Dabei wollen die Dorfbewohner von Atombomben und Radioaktivität nichts mehr wissen. Über den Albtraum von damals will niemand sprechen. "Die Leute haben die Nase voll", berichtet Bürgermeister Jesús Caicedo. Die Bewohner blicken lieber in die Zukunft - und das mit gutem Grund: Ihr Dorf scheint vor goldenen Zeiten zu stehen.
Der Bauboom an der Mittelmeerküste hat auch das abgelegene Palomares erreicht, Investoren verheißen große Reichtümer. Ein riesiger Komplex von Luxuswohnungen soll entstehen, man plant den Bau von Golfplätzen. Die Bodenpreise schnellten binnen fünf Jahren auf das Zehnfache empor.
Dieser Bauboom zwang die Regierung nun zum Einschreiten. Mit der Enteignung verstrahlter Grundstücke soll nämlich verhindert werden, dass diese bebaut werden. "Akut besteht keinerlei Gefahr", betont der Leiter der Prüfstelle CIEMAT, Juan Antonio Rubio. "Aber es soll verhindert werden, dass die Strahlung zu einem Problem wird."
Regelmäßige Untersuchungen der Bewohner
In der Bevölkerung ist die Angst vor den Strahlen längst verschwunden. "Wir müssen nicht mehr die Herkunft unserer Tomaten und Salatköpfe kaschieren, wie wir dies jahrelang getan haben", sagt der Bürgermeister. Die Dorfbewohner werden noch immer regelmäßig auf mögliche Strahlenschäden untersucht. Aber in Palomares ist die Häufigkeit von Krebserkrankungen nicht höher als im spanischen Durchschnitt.

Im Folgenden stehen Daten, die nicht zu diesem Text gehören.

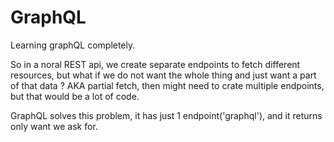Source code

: # GraphQL

Learning graphQL completely.

So in a noral REST api, we create separate endpoints to fetch different resources,
but what if we do not want the whole thing and just want a part of that data ?
AKA partial fetch, then might need to crate multiple endpoints, but that would
be a lot of code.

GraphQL solves this problem, it has just 1 endpoint('graphql'), and it returns
only want we ask for.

Bei dem Unglück vor 38 Jahren war im Dorf niemand zu Schaden gekommen. Allerdings wurden sieben der insgesamt elf Besatzungsmitglieder an Bord der kollidierten US-Maschinen getötet. Beide Flugzeuge waren nach dem Zusammenstoß abgestürzt. Drei Atombomben prallten auf die Erde, eine vierte stürzte ins Meer. Das US-Militär trug damals an der Unglücksstelle 1600 Tonnen verseuchtes Erdreich ab und brachte es in die USA.
Furcht um Massentourismus
Die ins Meer gestürzte Bombe wurde erst 80 Tage nach dem Unglück aus dem Wasser gehievt. Ein spanischer Fischer, der den Absturz beobachtet hatte, gab den Amerikanern den entscheidenden Tipp. Wegen des Atombomben-Dramas fürchtete Spanien um den Massentourismus, der sich damals noch in den ersten Anfängen befand. Um den Urlaubern die Angst vor radioaktiven Strahlen zu nehmen, badete der damalige Tourismusminister Manuel Fraga am Strand von Palomares im Meer. Fraga, mittlerweile 82 Jahre alt, amtiert heute noch als Ministerpräsident der Region Galicien.